Erst wenn die Sonne hoch am Himmel steht, verschwinden die Schatten.
Anonym
Wer morgens oder abends spazieren geht, wirft einen gigantisch langen Schatten. Jedes winzige Hindernis auf dem Boden erscheint riesig und bedrohlich. Steht die Sommersonne jedoch exakt im Zenit, um Punkt zwölf Uhr mittags, verschwinden die Schatten fast vollständig. Die Dinge werfen nur noch einen Umriss direkt unter sich. Man sieht die Welt genau in der Größe, die sie tatsächlich hat.

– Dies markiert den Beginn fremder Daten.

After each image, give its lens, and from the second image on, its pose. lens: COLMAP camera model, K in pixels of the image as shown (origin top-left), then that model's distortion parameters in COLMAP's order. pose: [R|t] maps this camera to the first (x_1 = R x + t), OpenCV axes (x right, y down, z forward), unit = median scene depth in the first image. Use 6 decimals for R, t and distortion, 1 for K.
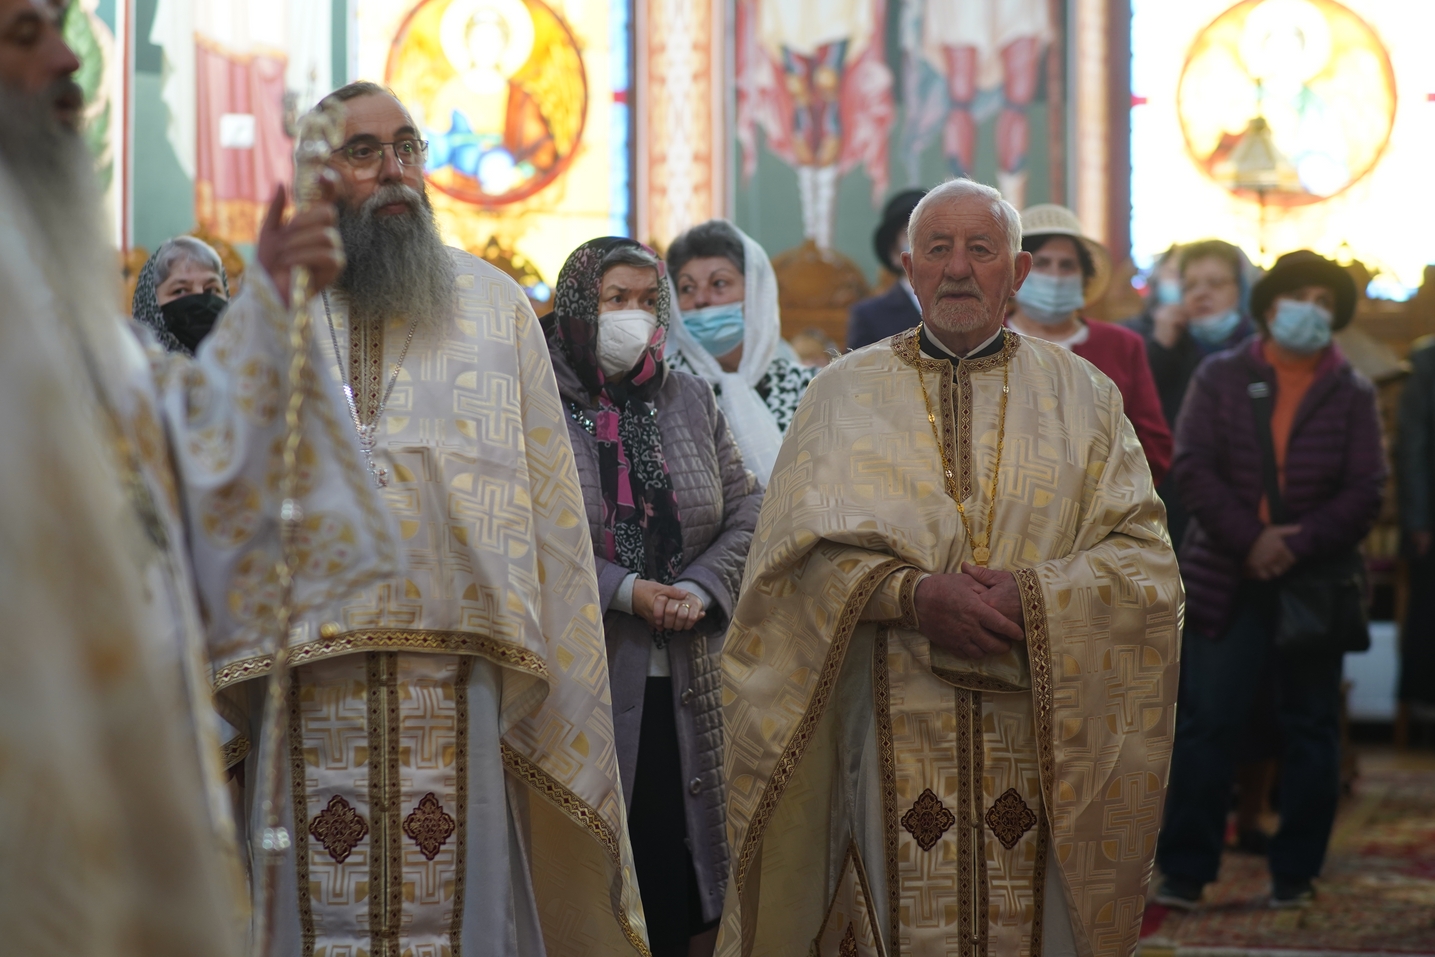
lens RADIAL K [[3314.2, 0, 725.9], [0, 3314.2, 483.0], [0, 0, 1]] dist [-0.309521, 0.000000]
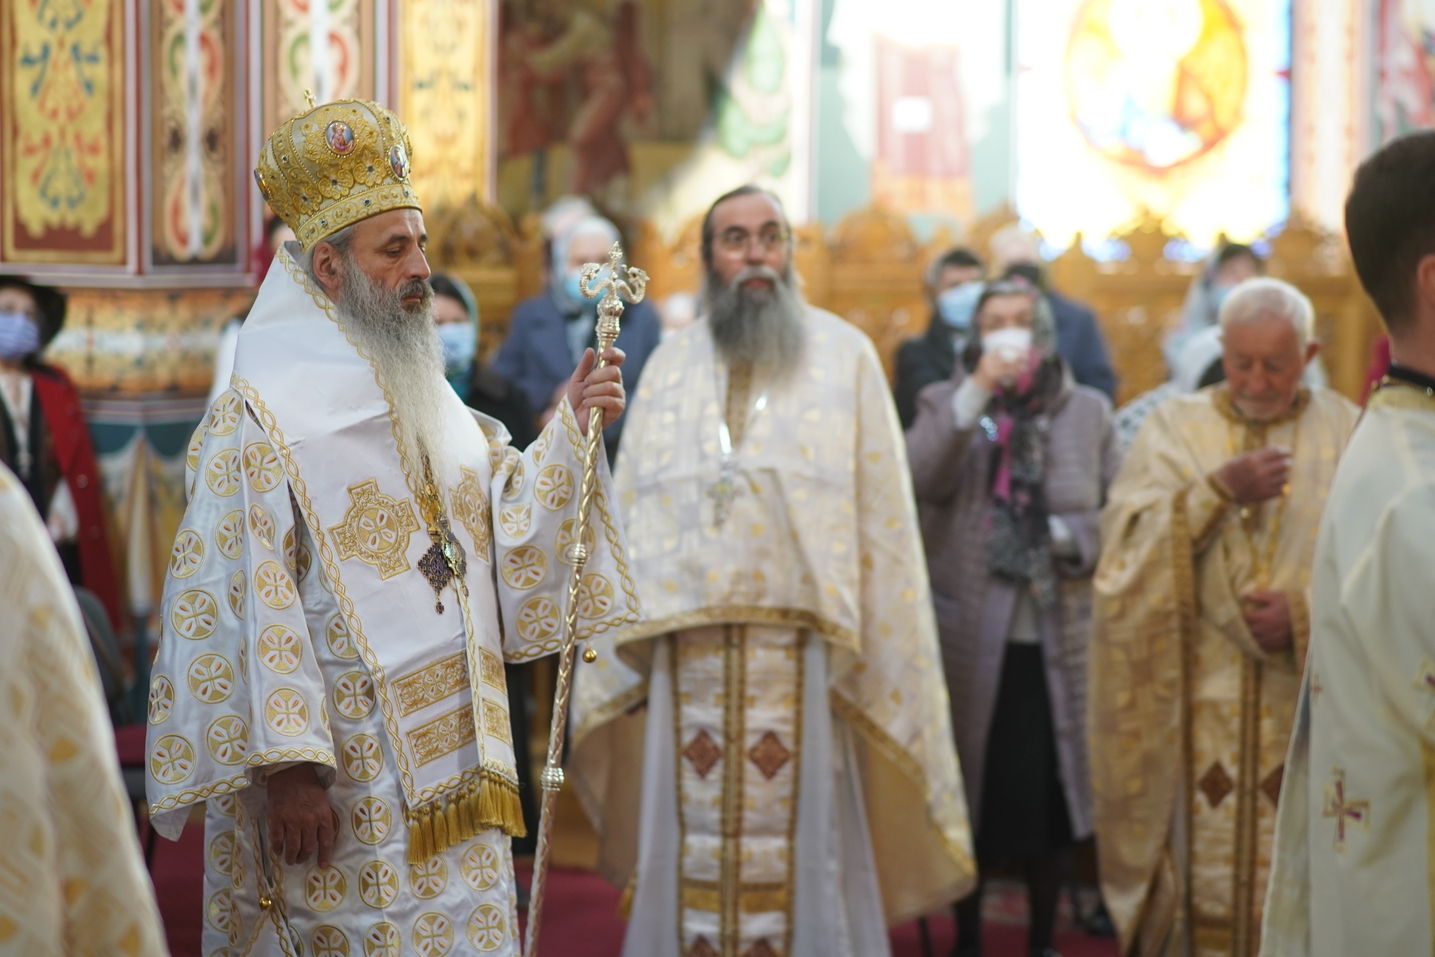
lens RADIAL K [[3314.2, 0, 719.8], [0, 3314.2, 475.8], [0, 0, 1]] dist [-0.309521, 0.000000]
pose [[0.950647, 0.027755, -0.309032, 0.294252], [-0.013462, 0.998743, 0.048286, -0.070514], [0.309983, -0.041742, 0.949825, -0.256399]]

In unserem Alltag betrachten wir unsere eigenen Probleme fast immer im schrägen Licht der Dämmerung. Unsere Zukunftsängste, eine unbedachte Kritik des Chefs oder ein Streit mit dem Partner werfen kilometerlange, pechschwarze Schatten in unseren Gedanken. Wir bewerten diese Probleme völlig über und geraten in Panik.

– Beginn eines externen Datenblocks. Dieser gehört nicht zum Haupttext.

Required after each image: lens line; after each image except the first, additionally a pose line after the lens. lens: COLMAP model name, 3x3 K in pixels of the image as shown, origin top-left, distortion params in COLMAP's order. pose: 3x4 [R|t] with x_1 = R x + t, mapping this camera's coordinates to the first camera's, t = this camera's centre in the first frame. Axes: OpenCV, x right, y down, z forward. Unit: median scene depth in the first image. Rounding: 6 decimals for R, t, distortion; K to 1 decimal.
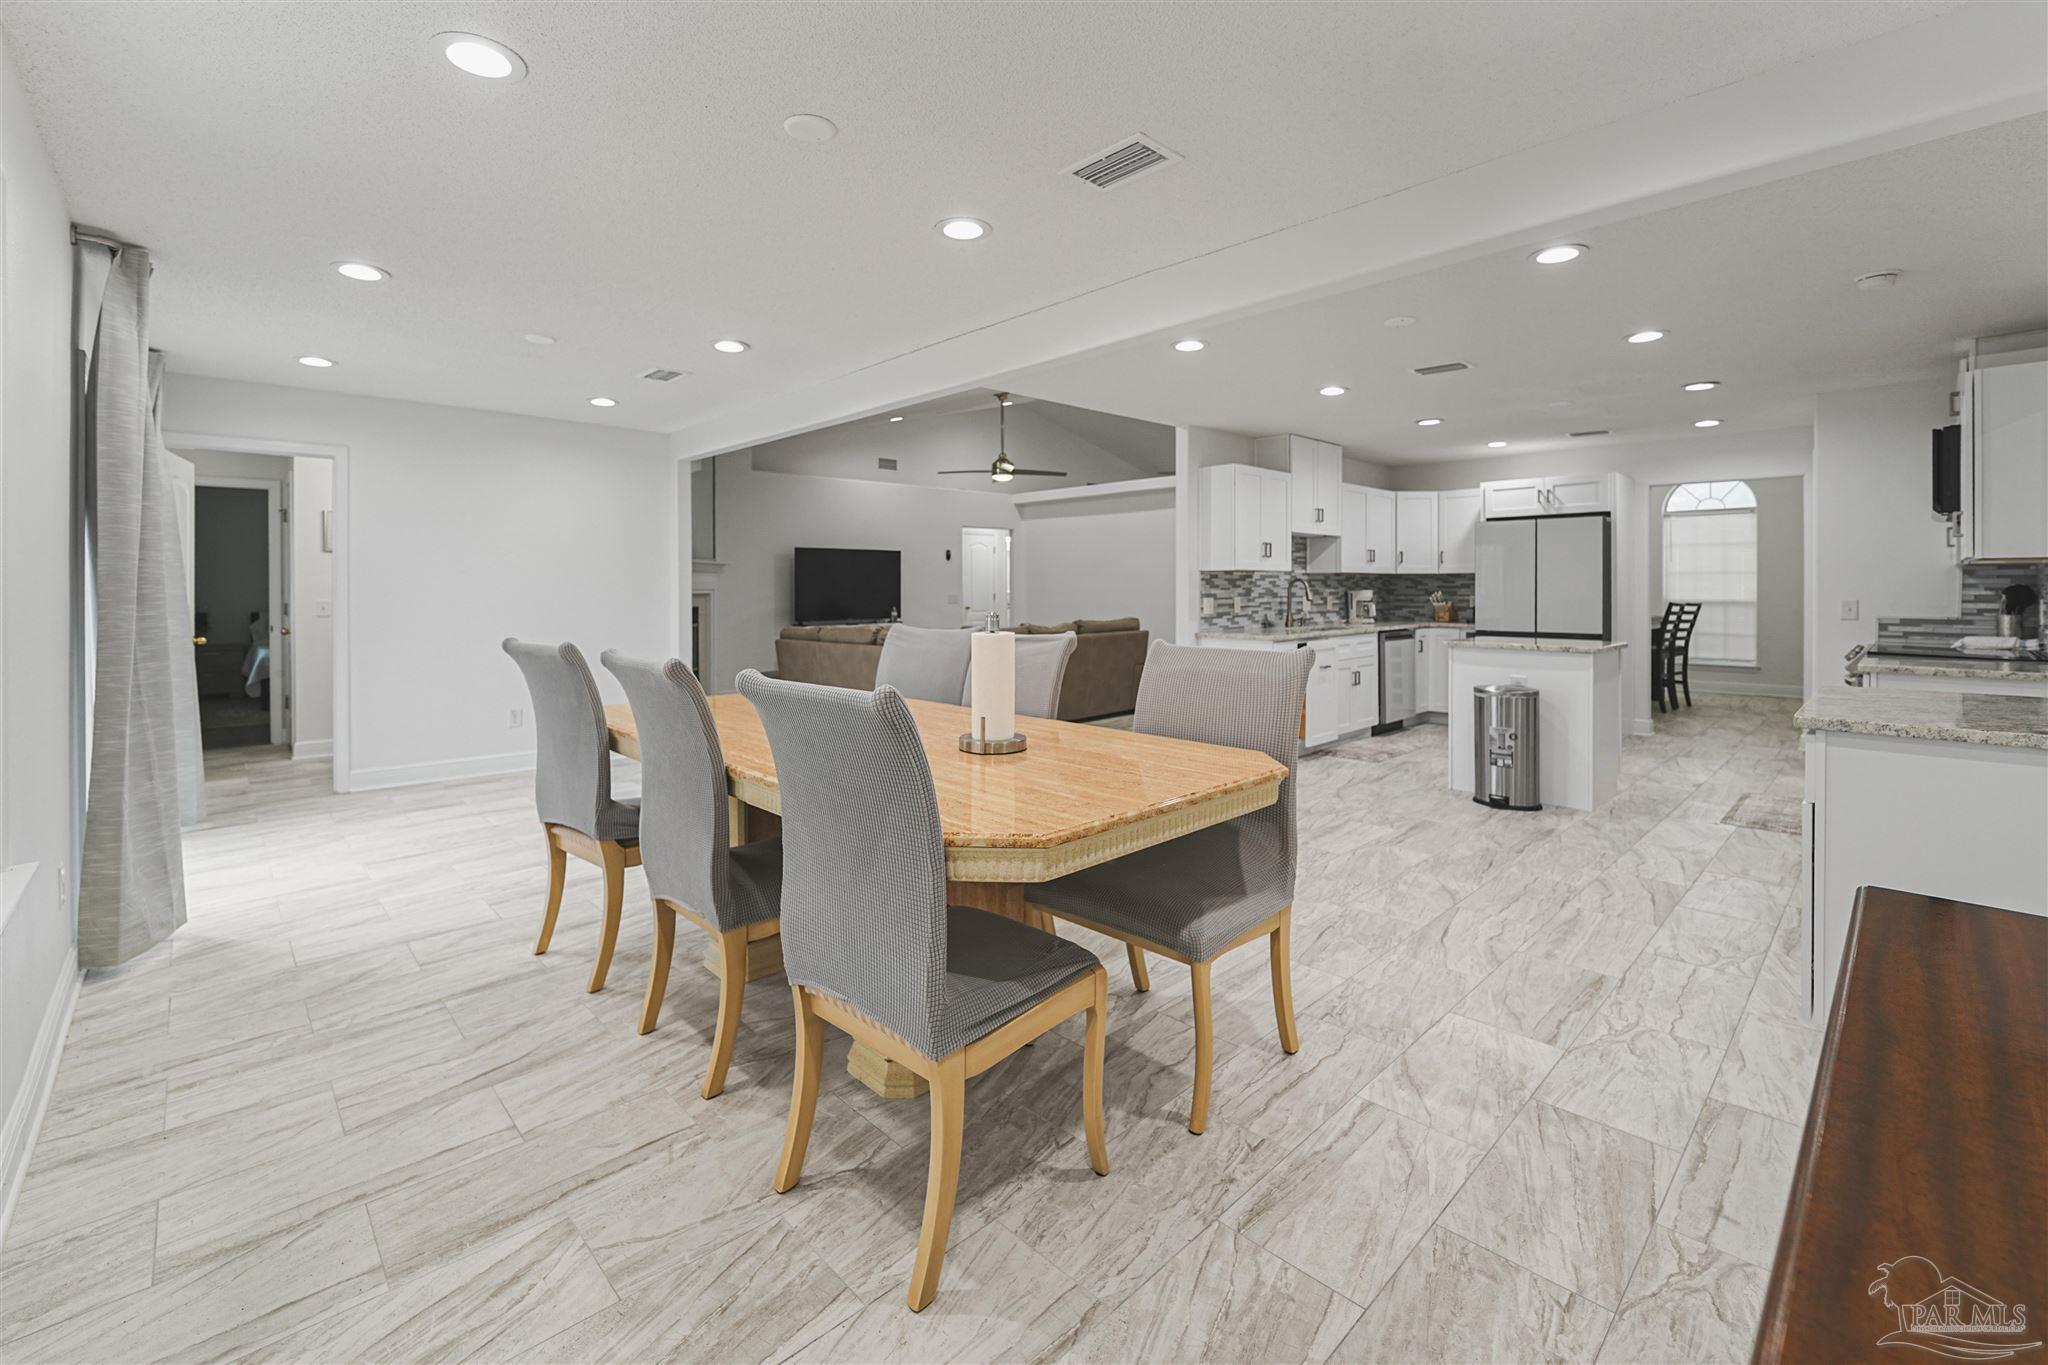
lens RADIAL K [[874.5, 0, 1028.4], [0, 874.5, 586.9], [0, 0, 1]] dist [-0.002223, -0.000756]
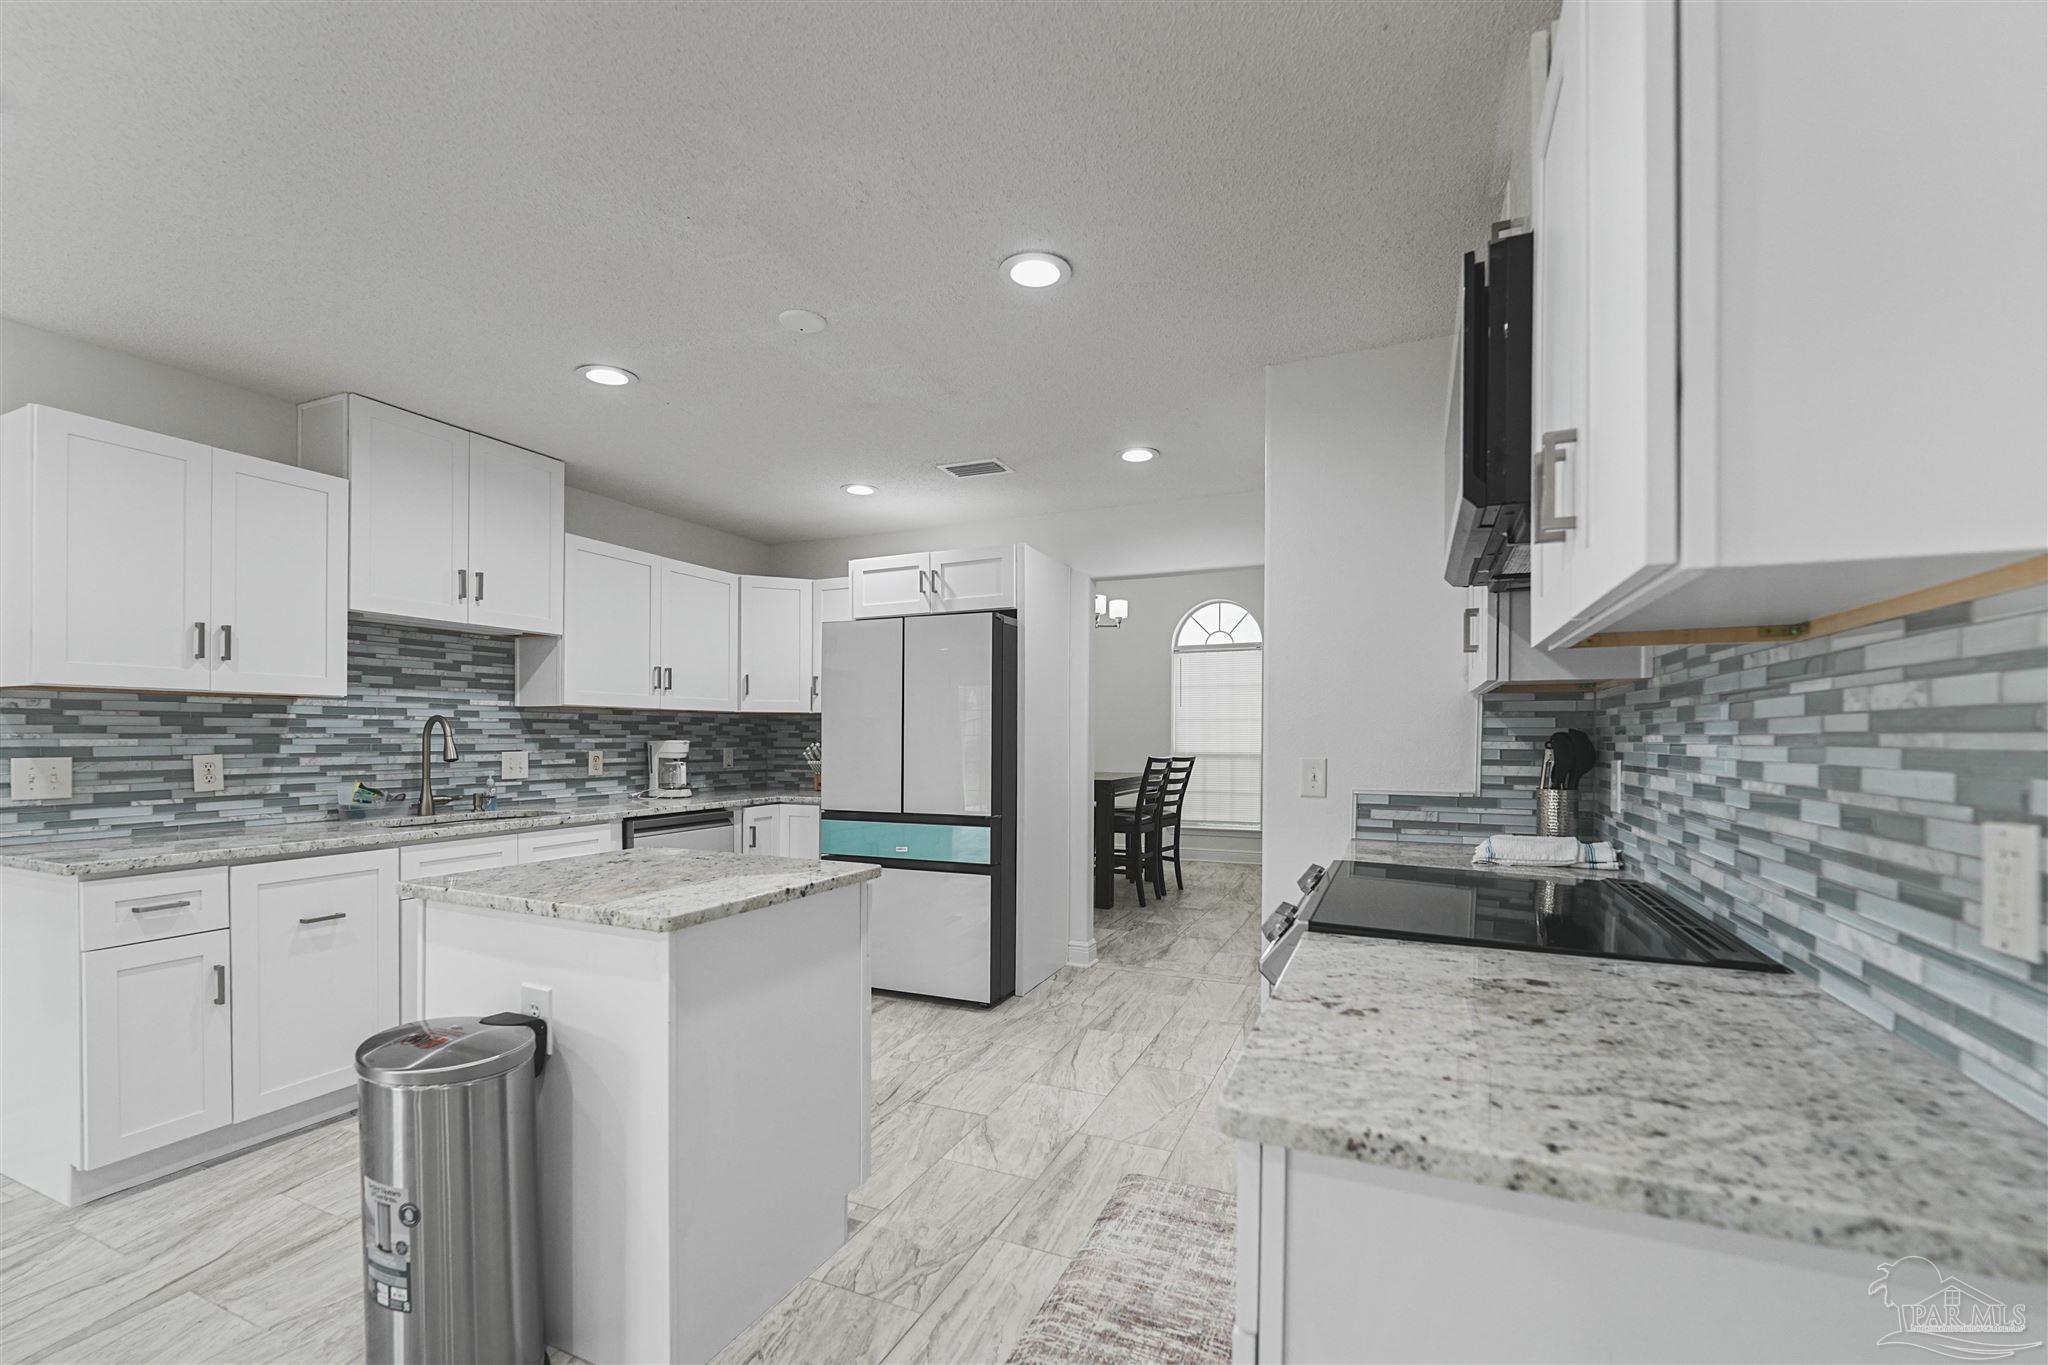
lens RADIAL K [[852.8, 0, 1032.9], [0, 852.8, 750.3], [0, 0, 1]] dist [-0.002616, -0.000632]
pose [[0.926462, -0.002942, 0.376376, 0.432641], [-0.002778, 0.999889, 0.014655, 0.002009], [-0.376378, -0.014623, 0.926351, 0.430866]]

Wir brauchen den Zenit der Betrachtung. Wir müssen unsere Probleme in das direkte gnadenlose Licht der Realität stellen. Frage dich immer knallhart nach den nackten Fakten, ohne jede emotionale Verzerrung. Wenn du das grelle Licht des puren Verstandes einschaltest, schrumpfen die gigantischen Monster sofort wieder auf die Größe einer lächerlich kleinen Feldmaus zusammen.
Welches winzige Alltagsproblem wirft in deinem Kopf gerade einen kilometerlangen Schatten, den du dringend ins direkte Licht rücken musst?